- Length: 14.5 km (9.0 mi)
- Location: Nova Scotia, Canada
- Trailheads: Gibralter Musquodoboit Harbour
- Use: Hiking; running; cycling; skateboarding; cross-country skiing;
- Difficulty: Accessible–to–easy
- Hazards: Rough terrain on spur trails
| Trail map |

= Musquodoboit Trailway =

Multiuse trail in Nova Scotia, Canada

The Musquodoboit Trailway is a 14.5 km multiuse rail trail located in Halifax County, Nova Scotia, running the distance from Gibralter to Musquodoboit Harbour. The entire route is part of the Halifax spur of The Great Trail, and follows Nova Scotia Route 357 for its length.

==History==
The railbed that the trail uses was originally built by the Intercolonial Railway just prior to World War I and absorbed into Canadian National when the Government of Canada created it. The rails originally ran from Dartmouth to Upper Musquodoboit, hauling timber, gravel, and agricultural goods, as well as passengers. An extension to Guysborough was planned, but never materialized.

==Route==
The trailway begins at the Musquodoboit Harbour Railway Museum, but it mostly considered starting at Park Road, a few hundred meters north of Nova Scotia Trunk 7 in Musquodoboit Harbour, and almost immediately crosses the Trestle Bridge, a 40 m steel truss bridge over the Musquodoboit River, offering a view of its extensive and largely undeveloped flood plains. Soon thereafter, the old Bayer Mill Road is passed on the left, and to the right, tall granite cliffs of the Eastern Shore Granite Ridge become visible, some reaching up to 100 m in height. Aptly named Little Lake is passed around the 1 km mark, and a turnoff to the Admiral Lake Trail is present at 2 km.

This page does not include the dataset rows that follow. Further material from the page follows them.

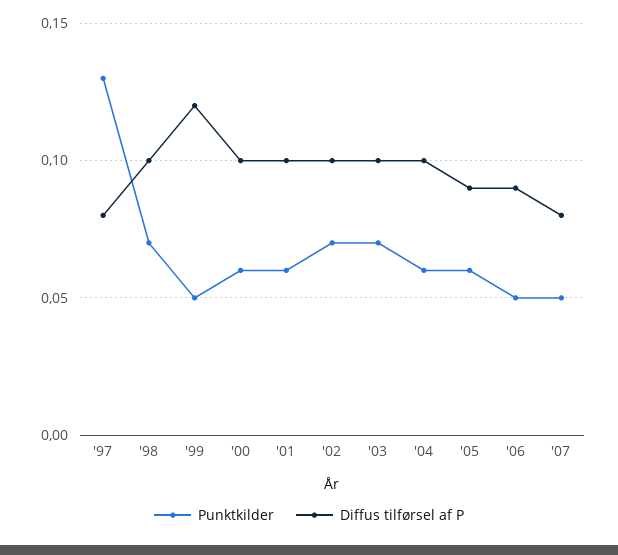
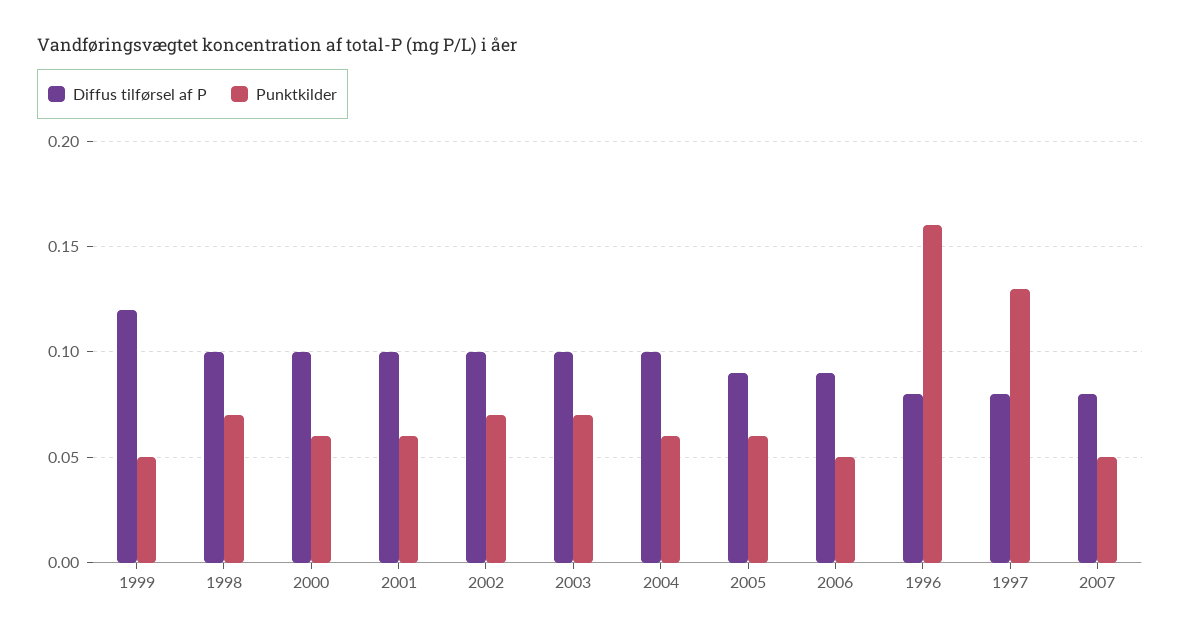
  {
    "Punktkilder": {
      "'97": 0.13,
      "'98": 0.07,
      "'99": 0.05,
      "'00": 0.06,
      "'01": 0.06,
      "'02": 0.07,
      "'03": 0.07,
      "'04": 0.06,
      "'05": 0.06,
      "'06": 0.05,
-     "'07": 0.05
+     "'07": 0.05,
+     "1996": 0.16
    },
    "Diffus tilførsel af P": {
      "'97": 0.08,
      "'98": 0.1,
      "'99": 0.12,
      "'00": 0.1,
      "'01": 0.1,
      "'02": 0.1,
      "'03": 0.1,
      "'04": 0.1,
      "'05": 0.09,
      "'06": 0.09,
-     "'07": 0.08
+     "'07": 0.08,
+     "1996": 0.08
    }
  }

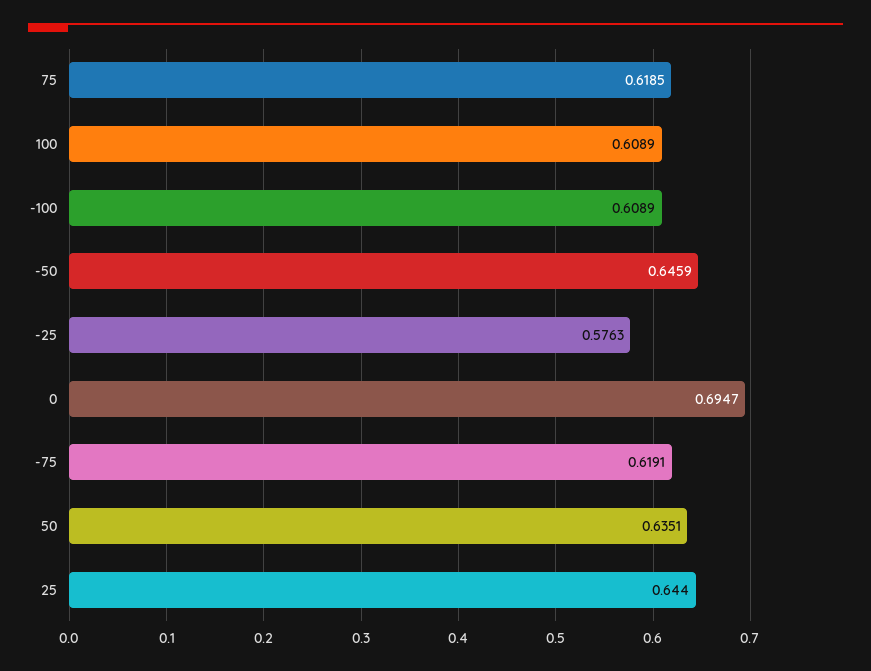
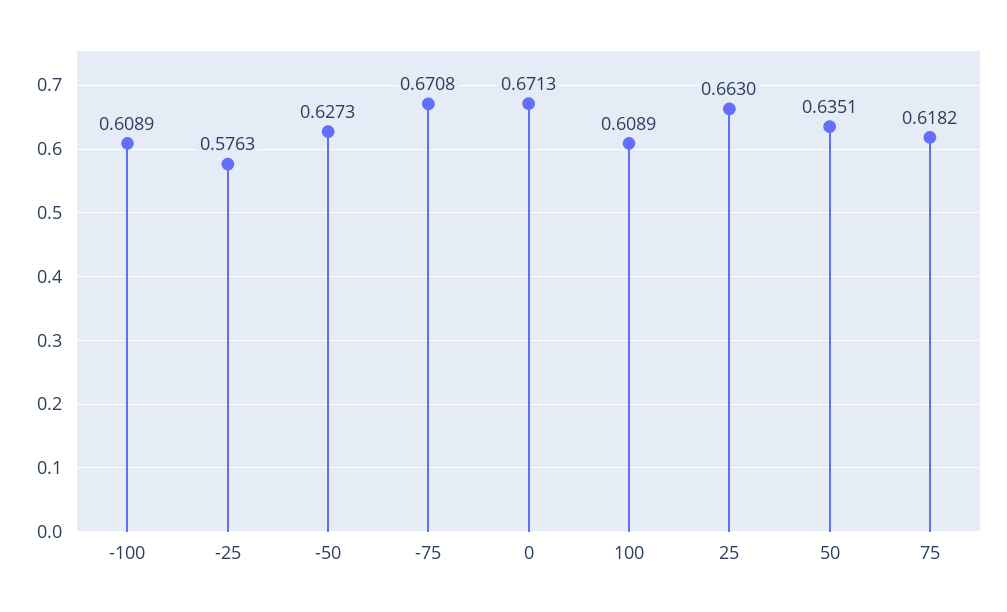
  {
-   "75": 0.6185,
+   "75": 0.6182,
    "100": 0.6089,
    "-100": 0.6089,
-   "-50": 0.6459,
+   "-50": 0.6273,
    "-25": 0.5763,
-   "0": 0.6947,
+   "0": 0.6713,
-   "-75": 0.6191,
+   "-75": 0.6708,
    "50": 0.6351,
-   "25": 0.644
+   "25": 0.663
  }

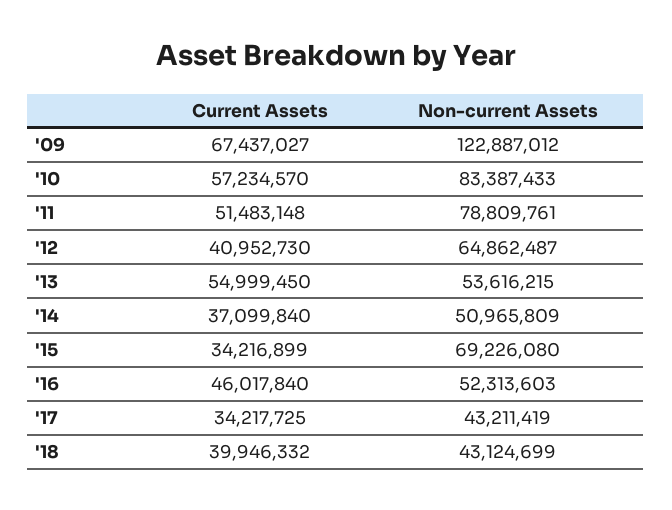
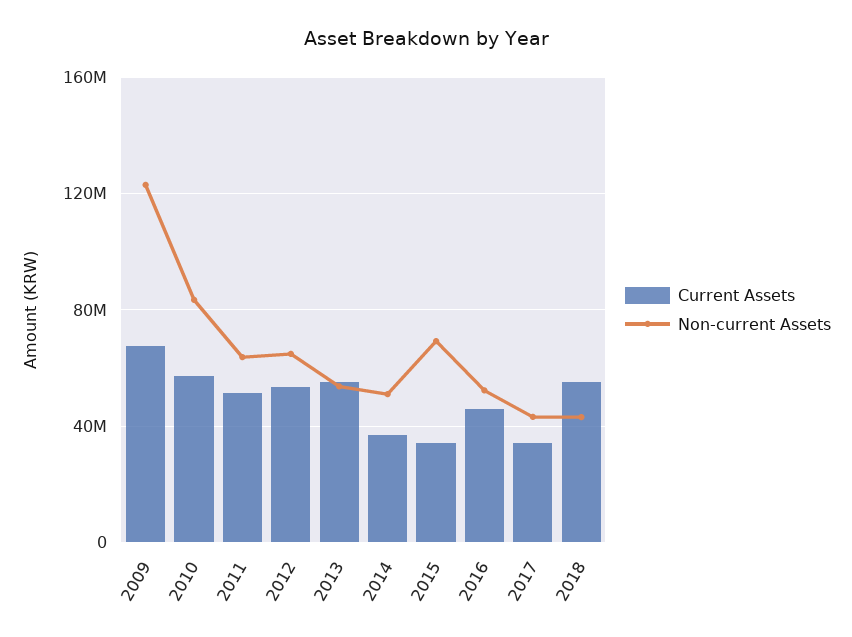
  {
    "Current Assets": {
      "'09": 67437027,
      "'10": 57234570,
      "'11": 51483148,
-     "'12": 40952730,
+     "'12": 55000000,
      "'13": 54999450,
      "'14": 37099840,
      "'15": 34216899,
      "'16": 46017840,
      "'17": 34217725,
-     "'18": 39946332
+     "'18": 55000000
    },
    "Non-current Assets": {
      "'09": 122887012,
      "'10": 83387433,
-     "'11": 78809761,
+     "'11": 65000000,
      "'12": 64862487,
      "'13": 53616215,
      "'14": 50965809,
      "'15": 69226080,
      "'16": 52313603,
      "'17": 43211419,
      "'18": 43124699
    }
  }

For about a kilometer, the trailway is squeezed between steep granite cliffs of the Eastern Shore Granite Ridge on the eastern side and Bayer Lake to the left. An intersection to the Bayer Lake Loop Trail (which goes along the top of the cliffs) is present at 2.4 km, and a few hundred meters beyond that lies the first picnic table.

Beyond the picnic table lie the Turtle Cove bridge, a wooden trestle bridge, and another trailhead for the Admiral Lake Loop, as well as the South Granite Ridge Trail. From this point onwards the trail passes mainly through the rich lower Musquodoboit Valley, sometimes approaching the granite cliffs to the east, sometimes with glimpses of the river to the west. At around the halfway point is Norma's Place, a picnic shelter, and a connection to the North and South Granite Ridge Trails.

The trail continues over Kelly's Meadow Bridge and through the valley until coming to another picnic table at 11 km. Here it enters thicker forest, and the last 2 km run right next to Highway 357 and a steep granite embankment. A trailhead to Gibralter Rock Loop and the North Granite Ridge trail is present at 13.5 km.

==Spur rails==
Aside from the main trail, the Musquodoboit Trailways association maintains several trails that go up into the Eastern Shore Granite Ridge to the east of the main trail. These trails are for hiking only narrow, rugged, and have steep grades.

==Skull Rock==
This is a lookout off of a side trail known as Admiral Lake Loop Trail. The lookout is set on a mountain that resembles a skull. The lookout has a picnic spot. A women fell off of the rock in the late 2010s.